Share This Article
The EU Parliament has agreed on a new and broader definition of artificial intelligence under the forthcoming AI Act when US officials also call for a regulatory framework.
A definition of artificial intelligence to include generative AI under the EU AI Act
In the race to regulate the rapidly evolving artificial intelligence (AI) market, the European Union (EU) is taking bold steps to create a framework that balances innovation and protection. In a previous article, we discussed the approval by the EU Council of a proposal for the AI Act. Now, the proposal is in the hands of the European Parliament, and EU lawmakers are pushing to define AI more clearly.
But this is easier said than done, as one of the biggest hurdles to regulating AI is the lack of a standard definition. Creating a cohesive regulatory framework is nearly impossible without a shared understanding of what AI is and what it can do. That’s why EU policymakers are now working to settle on a new definition that can provide clarity and consistency.
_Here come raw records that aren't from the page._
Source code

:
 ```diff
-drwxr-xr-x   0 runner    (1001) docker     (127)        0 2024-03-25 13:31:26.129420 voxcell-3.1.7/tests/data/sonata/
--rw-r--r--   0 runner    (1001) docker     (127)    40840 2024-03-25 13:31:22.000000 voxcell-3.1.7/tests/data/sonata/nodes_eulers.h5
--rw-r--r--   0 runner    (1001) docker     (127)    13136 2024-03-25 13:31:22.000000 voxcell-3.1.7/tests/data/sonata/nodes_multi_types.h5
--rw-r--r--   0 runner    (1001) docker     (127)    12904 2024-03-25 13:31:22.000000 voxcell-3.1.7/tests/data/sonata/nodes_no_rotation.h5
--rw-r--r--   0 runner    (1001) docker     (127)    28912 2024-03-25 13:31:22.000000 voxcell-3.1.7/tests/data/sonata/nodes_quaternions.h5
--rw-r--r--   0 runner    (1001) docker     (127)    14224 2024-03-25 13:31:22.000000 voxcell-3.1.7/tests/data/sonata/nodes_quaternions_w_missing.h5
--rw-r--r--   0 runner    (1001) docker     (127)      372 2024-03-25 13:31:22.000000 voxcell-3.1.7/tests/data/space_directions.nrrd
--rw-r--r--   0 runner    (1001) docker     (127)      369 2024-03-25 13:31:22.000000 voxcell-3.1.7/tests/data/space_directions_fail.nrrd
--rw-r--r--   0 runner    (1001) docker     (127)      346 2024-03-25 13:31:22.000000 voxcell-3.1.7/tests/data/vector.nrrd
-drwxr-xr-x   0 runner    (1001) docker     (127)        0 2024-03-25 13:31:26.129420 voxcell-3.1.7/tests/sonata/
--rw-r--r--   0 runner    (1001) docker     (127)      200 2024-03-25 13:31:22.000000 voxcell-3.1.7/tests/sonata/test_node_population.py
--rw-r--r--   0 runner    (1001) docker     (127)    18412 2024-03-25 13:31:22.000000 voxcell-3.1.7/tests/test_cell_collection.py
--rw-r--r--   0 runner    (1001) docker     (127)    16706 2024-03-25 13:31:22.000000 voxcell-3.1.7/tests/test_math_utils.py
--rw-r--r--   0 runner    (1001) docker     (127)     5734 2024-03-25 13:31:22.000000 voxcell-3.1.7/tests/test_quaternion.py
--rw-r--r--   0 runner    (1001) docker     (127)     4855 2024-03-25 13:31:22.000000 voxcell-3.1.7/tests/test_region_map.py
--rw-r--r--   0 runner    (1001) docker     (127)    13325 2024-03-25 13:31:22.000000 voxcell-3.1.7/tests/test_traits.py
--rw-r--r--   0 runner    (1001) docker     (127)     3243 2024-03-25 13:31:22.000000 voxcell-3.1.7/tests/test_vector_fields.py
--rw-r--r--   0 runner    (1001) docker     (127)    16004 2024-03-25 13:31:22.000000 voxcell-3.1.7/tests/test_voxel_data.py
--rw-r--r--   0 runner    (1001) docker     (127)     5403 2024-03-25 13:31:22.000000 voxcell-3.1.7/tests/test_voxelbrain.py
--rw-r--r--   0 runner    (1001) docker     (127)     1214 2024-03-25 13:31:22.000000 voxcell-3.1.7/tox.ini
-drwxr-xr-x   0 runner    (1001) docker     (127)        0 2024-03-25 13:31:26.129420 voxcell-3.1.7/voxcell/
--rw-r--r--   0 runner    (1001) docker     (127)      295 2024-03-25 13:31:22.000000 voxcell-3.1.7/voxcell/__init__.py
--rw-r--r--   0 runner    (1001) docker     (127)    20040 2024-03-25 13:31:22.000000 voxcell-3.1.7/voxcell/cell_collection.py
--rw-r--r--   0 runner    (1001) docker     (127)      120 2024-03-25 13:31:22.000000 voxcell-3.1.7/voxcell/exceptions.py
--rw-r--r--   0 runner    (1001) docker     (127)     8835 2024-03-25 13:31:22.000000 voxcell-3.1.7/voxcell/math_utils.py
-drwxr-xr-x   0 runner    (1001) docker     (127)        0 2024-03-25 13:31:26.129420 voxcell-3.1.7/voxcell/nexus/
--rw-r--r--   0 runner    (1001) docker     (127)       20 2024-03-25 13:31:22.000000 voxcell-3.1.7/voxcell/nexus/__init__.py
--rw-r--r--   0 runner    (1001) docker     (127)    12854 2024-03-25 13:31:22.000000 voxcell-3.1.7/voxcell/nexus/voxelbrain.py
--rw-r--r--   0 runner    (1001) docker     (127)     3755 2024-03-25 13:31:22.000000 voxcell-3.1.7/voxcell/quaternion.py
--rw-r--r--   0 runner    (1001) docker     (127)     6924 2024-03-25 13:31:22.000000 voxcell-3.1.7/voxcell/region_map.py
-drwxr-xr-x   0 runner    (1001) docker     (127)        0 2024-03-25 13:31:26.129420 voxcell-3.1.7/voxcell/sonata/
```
The new definition would describe AI as
machine-based system designed to operate with varying levels of autonomy that can, for explicit or implicit objectives, generate outputs such as predictions, recommendations, or decisions influencing physical or virtual environments.“
The wording has been expanded to remove any reference to “machine-based” systems and includes a measure to ensure that the new definition covers generative AI models like ChatGPT.
But defining AI is just the tip of the iceberg. EU authorities must also agree on various measures to ensure that AI is developed and deployed ethically and responsibly. The AI Act includes proposals for mandatory risk assessments for high-risk AI systems and for creating a certification system to ensure compliance with EU regulations. The Act also proposes the creation of a European AI Board to oversee the development and deployment of AI systems in the EU, ensuring that they adhere to ethical and human rights standards and are free from bias.
The need for swift action is becoming increasingly urgent as the AI market accelerates due to innovations like ChatGPT. With the stakes so high, EU lawmakers are working tirelessly to balance the potential benefits of AI and the risks it poses to privacy, security, and human rights. Ultimately, the EU’s efforts to regulate AI will have a far-reaching impact, shaping how this powerful technology is developed and used worldwide.